The opulent mansion that was the fictional home of Al Pacino's character, Tony Montana, in the 1983 film “Scarface” has sold after 17 months on the market and a price drop of almost $23 million.

Although the movie portrayed it as a Miami mansion, it is actually a 109-year-old home in Montecito, Calif. Its best known scenes were Tony's wedding to the cocaine-addicted beauty queen Elvira (Michelle Pfeiffer's break-out role) and where Tony made his bloody last stand with his M-16 “little friend” killing 42 assassins.

Other than the movie, the mansion is most famous as the wedding site for 54-year-old Charlie Chaplin and 18-year-old Oona O'Neill, daughter of playwright Eugene O'Neill, in 1943.

Russian-born financier Sergey Grishin (Facebook, Groupon and Farmville) bought the Montecito estate for a reported $20 million in 2008. Grishin waited until May 2014 to put the Montecito home on the market at $35 million — but nothing happened. Months later, he dropped the price to $17.9 million. It finally sold for $12.26 million, creating a loss for Grishin of more than $7.7 million.

Known locally as El Fureidis (Tropical Paradise), the estate with its exotic Mediterranean-style villa and Persian gardens was a favorite Southern California postcard souvenir in the early 1900s and home to several species of rare palm trees. It was designed by Bertram Goodhue. He and the owner, James Waldron Gillespie, a wealthy New Yorker, traveled to the Middle East and Europe for a year looking for inspiration. They added Persian touches of gardens, fountains and accents, including a Byzantine-style sitting room with an 18-foot domed ceiling decorated with a floral hand-painted, gold and blue design in 24k gold-leaf modeled after the church of St. John Lateran in Rome.
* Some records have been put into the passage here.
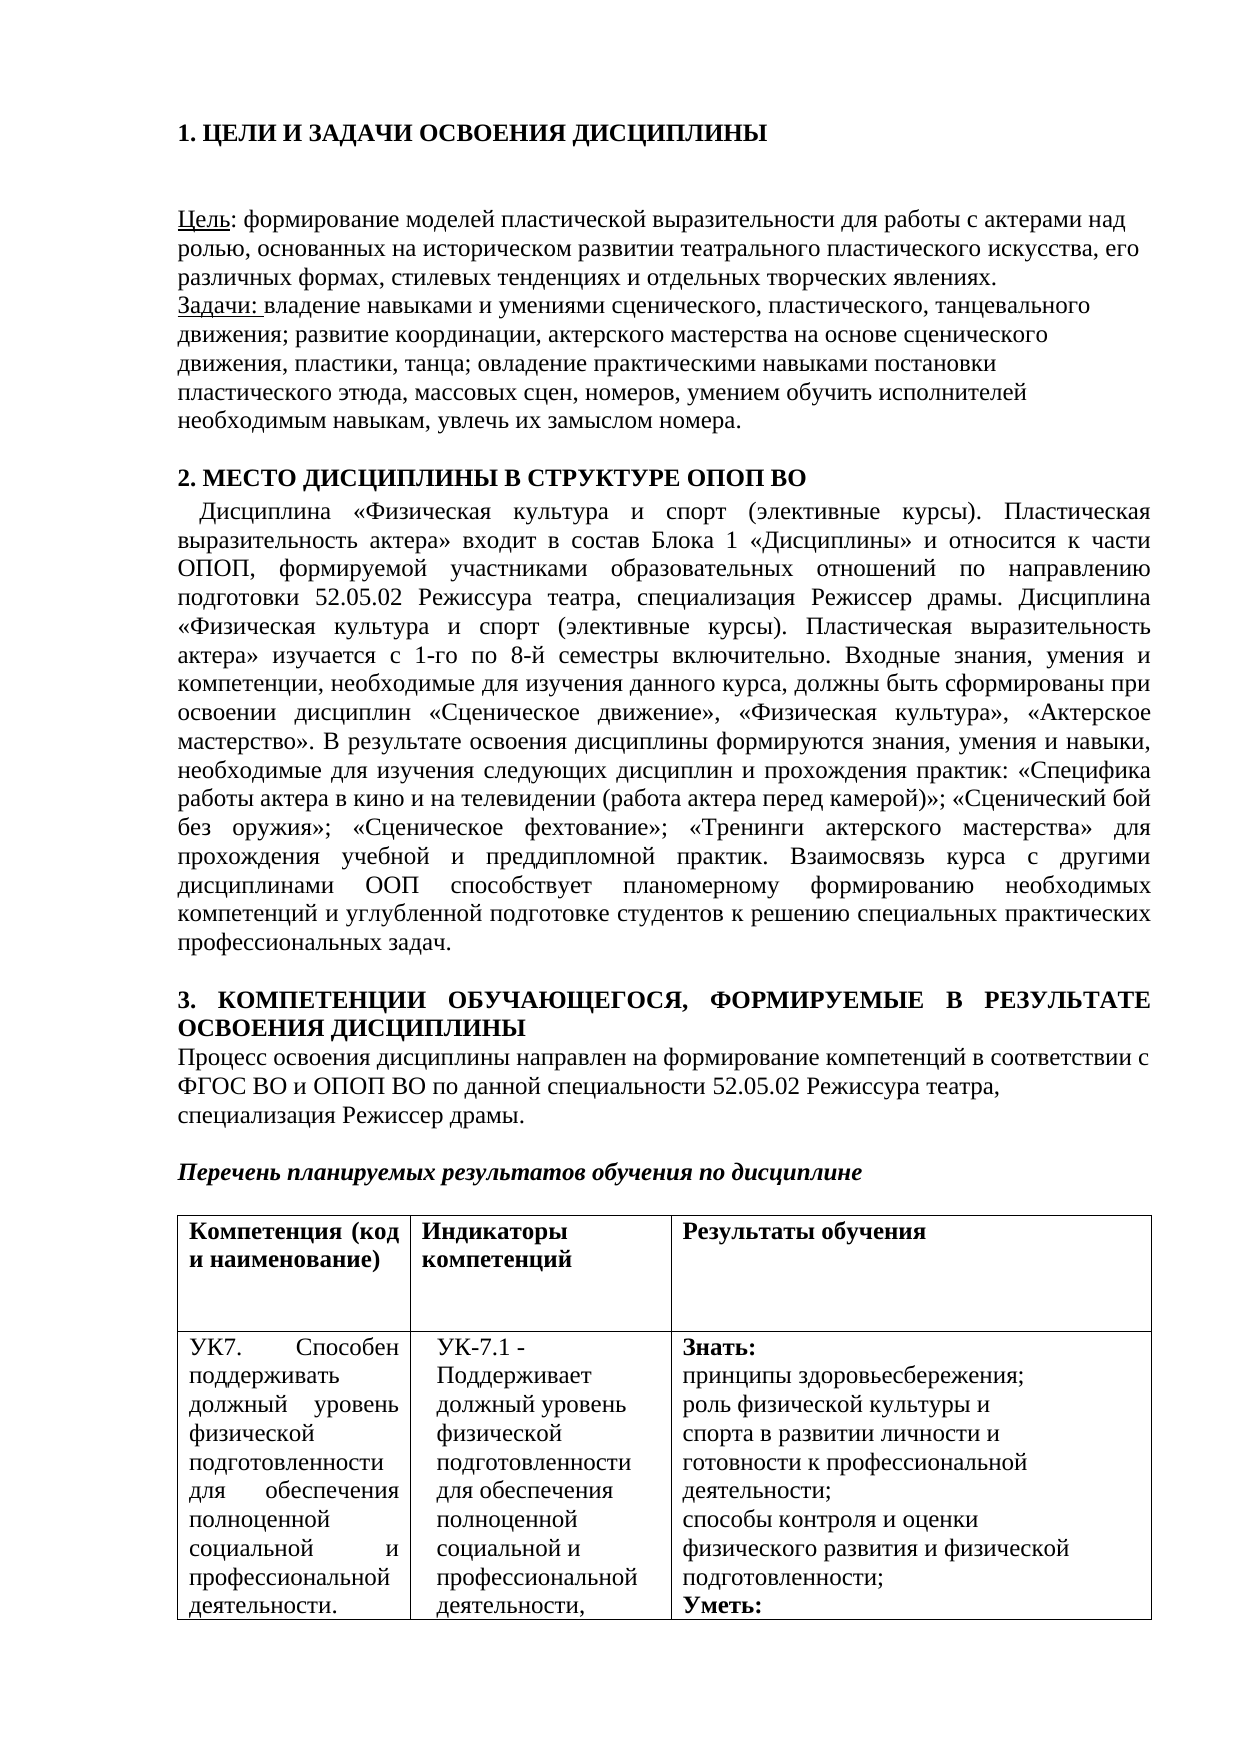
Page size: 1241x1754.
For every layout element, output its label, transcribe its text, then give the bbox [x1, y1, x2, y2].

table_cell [411, 1332, 671, 1619]
text Цель: формирование моделей пластической выразительности для работы с актерами над ролью, основанных на историческом развитии театрального пластического искусства, его различных формах, стилевых тенденциях и отдельных творческих явлениях. [177, 204, 1152, 291]
table_header Индикаторы компетенций [411, 1216, 671, 1331]
table_header Результаты обучения [672, 1216, 1151, 1331]
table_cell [672, 1332, 1151, 1619]
text Процесс освоения дисциплины направлен на формирование компетенций в соответствии с ФГОС ВО и ОПОП ВО по данной специальности 52.05.02 Режиссура театра, специализация Режиссер драмы. [177, 1042, 1152, 1128]
text Перечень планируемых результатов обучения по дисциплине [177, 1157, 1152, 1186]
text Задачи: владение навыками и умениями сценического, пластического, танцевального движения; развитие координации, актерского мастерства на основе сценического движения, пластики, танца; овладение практическими навыками постановки пластического этюда, массовых сцен, номеров, умением обучить исполнителей необходимым навыкам, увлечь их замыслом номера. [177, 291, 1152, 434]
text 3. КОМПЕТЕНЦИИ ОБУЧАЮЩЕГОСЯ, ФОРМИРУЕМЫЕ В РЕЗУЛЬТАТЕ ОСВОЕНИЯ ДИСЦИПЛИНЫ [177, 985, 1152, 1042]
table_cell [178, 1332, 410, 1619]
text 2. МЕСТО ДИСЦИПЛИНЫ В СТРУКТУРЕ ОПОП ВО [177, 463, 1152, 492]
text 1. ЦЕЛИ И ЗАДАЧИ ОСВОЕНИЯ ДИСЦИПЛИНЫ [177, 118, 1152, 147]
text Дисциплина «Физическая культура и спорт (элективные курсы). Пластическая выразительность актера» входит в состав Блока 1 «Дисциплины» и относится к части ОПОП, формируемой участниками образовательных отношений по направлению подготовки 52.05.02 Режиссура театра, специализация Режиссер драмы. Дисциплина «Физическая культура и спорт (элективные курсы). Пластическая выразительность актера» изучается с 1-го по 8-й семестры включительно. Входные знания, умения и компетенции, необходимые для изучения данного курса, должны быть сформированы при освоении дисциплин «Сценическое движение», «Физическая культура», «Актерское мастерство». В результате освоения дисциплины формируются знания, умения и навыки, необходимые для изучения следующих дисциплин и прохождения практик: «Специфика работы актера в кино и на телевидении (работа актера перед камерой)»; «Сценический бой без оружия»; «Сценическое фехтование»; «Тренинги актерского мастерства» для прохождения учебной и преддипломной практик. Взаимосвязь курса с другими дисциплинами ООП способствует планомерному формированию необходимых компетенций и углубленной подготовке студентов к решению специальных практических профессиональных задач. [177, 496, 1152, 956]
table_header Компетенция (код и наименование) [178, 1216, 410, 1331]
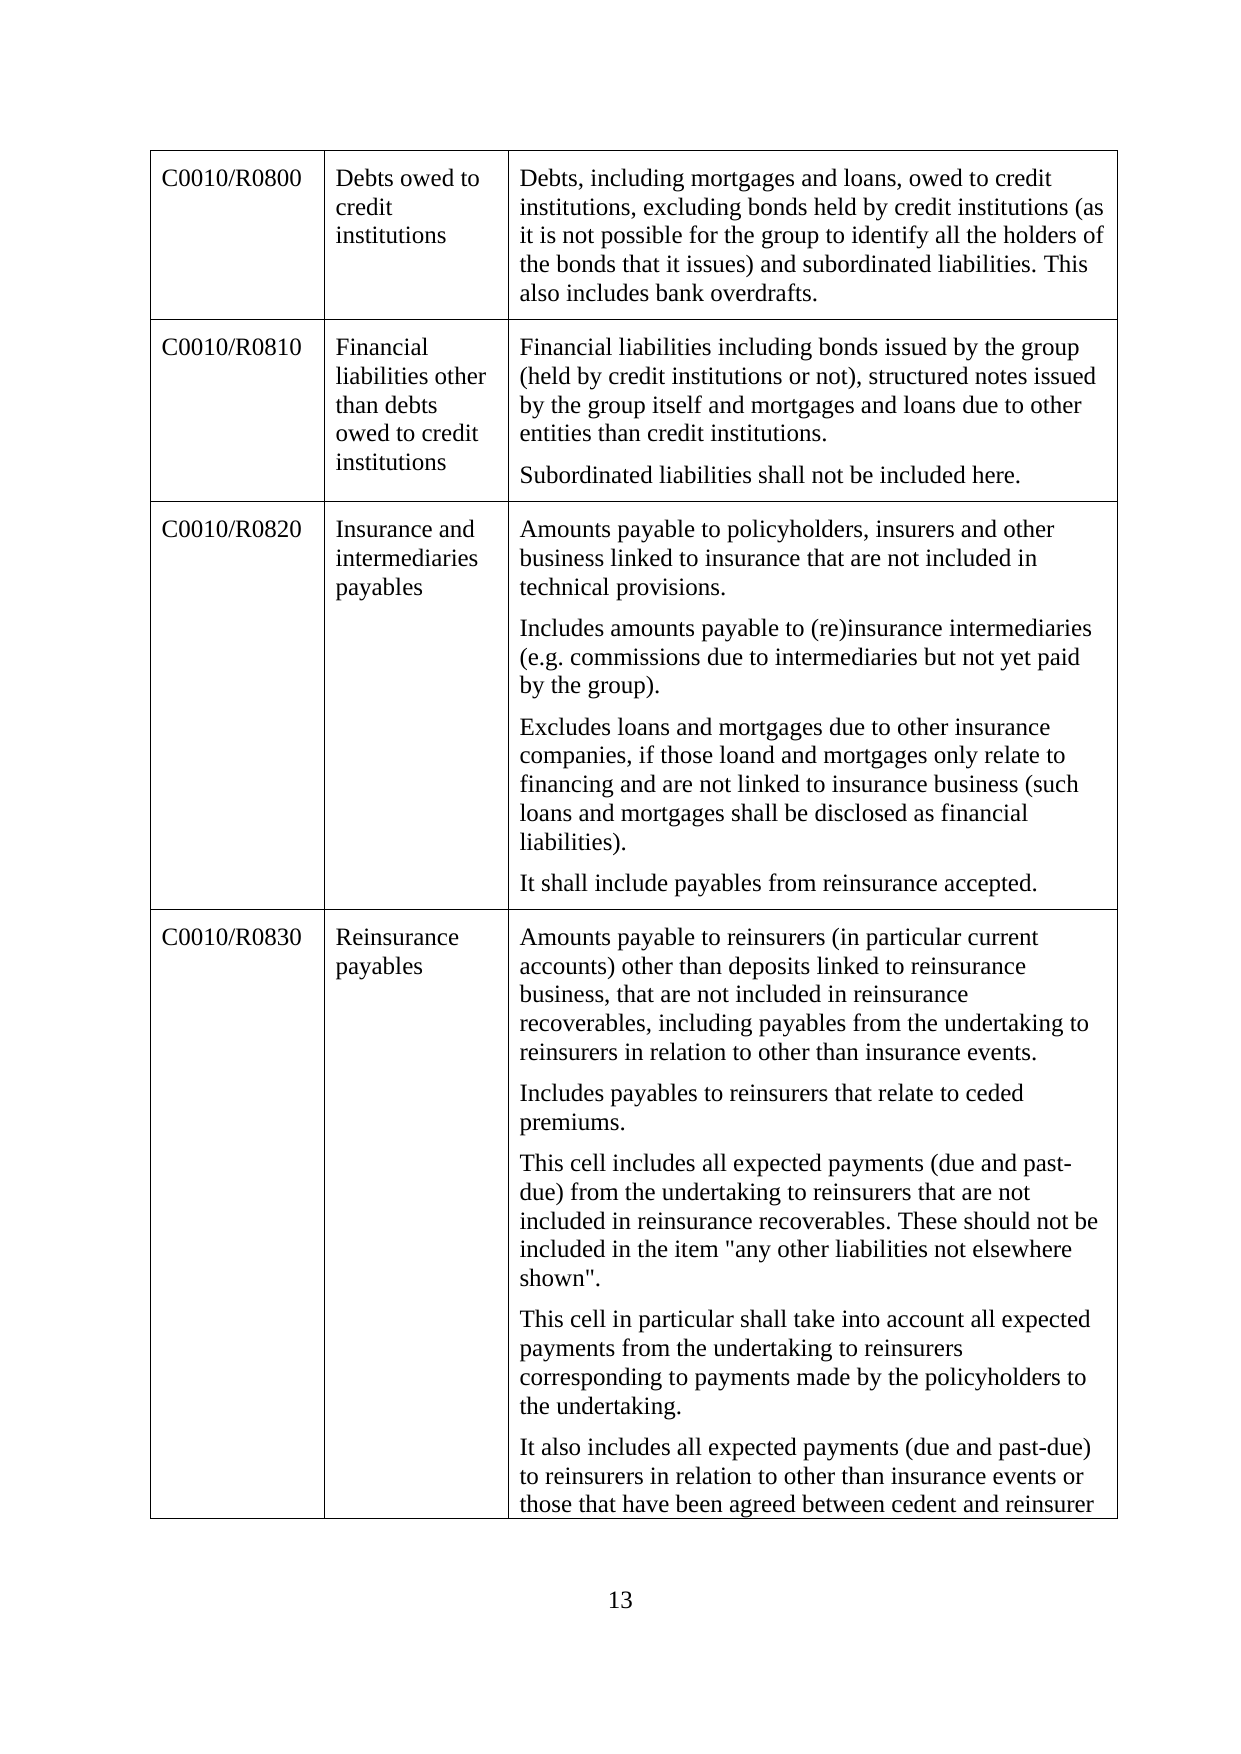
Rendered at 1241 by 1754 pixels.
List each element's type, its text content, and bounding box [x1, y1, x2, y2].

table_cell Financial liabilities other than debts owed to credit institutions [325, 320, 508, 501]
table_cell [509, 910, 1117, 1518]
table_cell C0010/R0820 [151, 502, 324, 909]
table_cell C0010/R0830 [151, 910, 324, 1518]
table_cell Debts, including mortgages and loans, owed to credit institutions, excluding bonds held by credit institutions (as it is not possible for the group to identify all the holders of the bonds that it issues) and subordinated liabilities. This also includes bank overdrafts. [509, 151, 1117, 319]
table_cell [325, 910, 508, 1518]
table_cell C0010/R0810 [151, 320, 324, 501]
table_cell Amounts payable to policyholders, insurers and other business linked to insurance that are not included in technical provisions. Includes amounts payable to (re)insurance intermediaries (e.g. commissions due to intermediaries but not yet paid by the group). Excludes loans and mortgages due to other insurance companies, if those loand and mortgages only relate to financing and are not linked to insurance business (such loans and mortgages shall be disclosed as financial liabilities). It shall include payables from reinsurance accepted. [509, 502, 1117, 909]
table_cell C0010/R0800 [151, 151, 324, 319]
table_cell Insurance and intermediaries payables [325, 502, 508, 909]
table_cell Debts owed to credit institutions [325, 151, 508, 319]
table_cell Financial liabilities including bonds issued by the group (held by credit institutions or not), structured notes issued by the group itself and mortgages and loans due to other entities than credit institutions. Subordinated liabilities shall not be included here. [509, 320, 1117, 501]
The barreled dining room ceiling is also finished in gold leaf and depicts a scene of Alexander the Great conquering Persepolis. The mansion has four bedrooms, nine bathrooms, a library, sitting room and a lounge. A large rooftop terrace provides 360-degree views of the Pacific Ocean, mountains and Channel Islands. Because of the mild climate, the multiple terraces of the estate can be used year-round.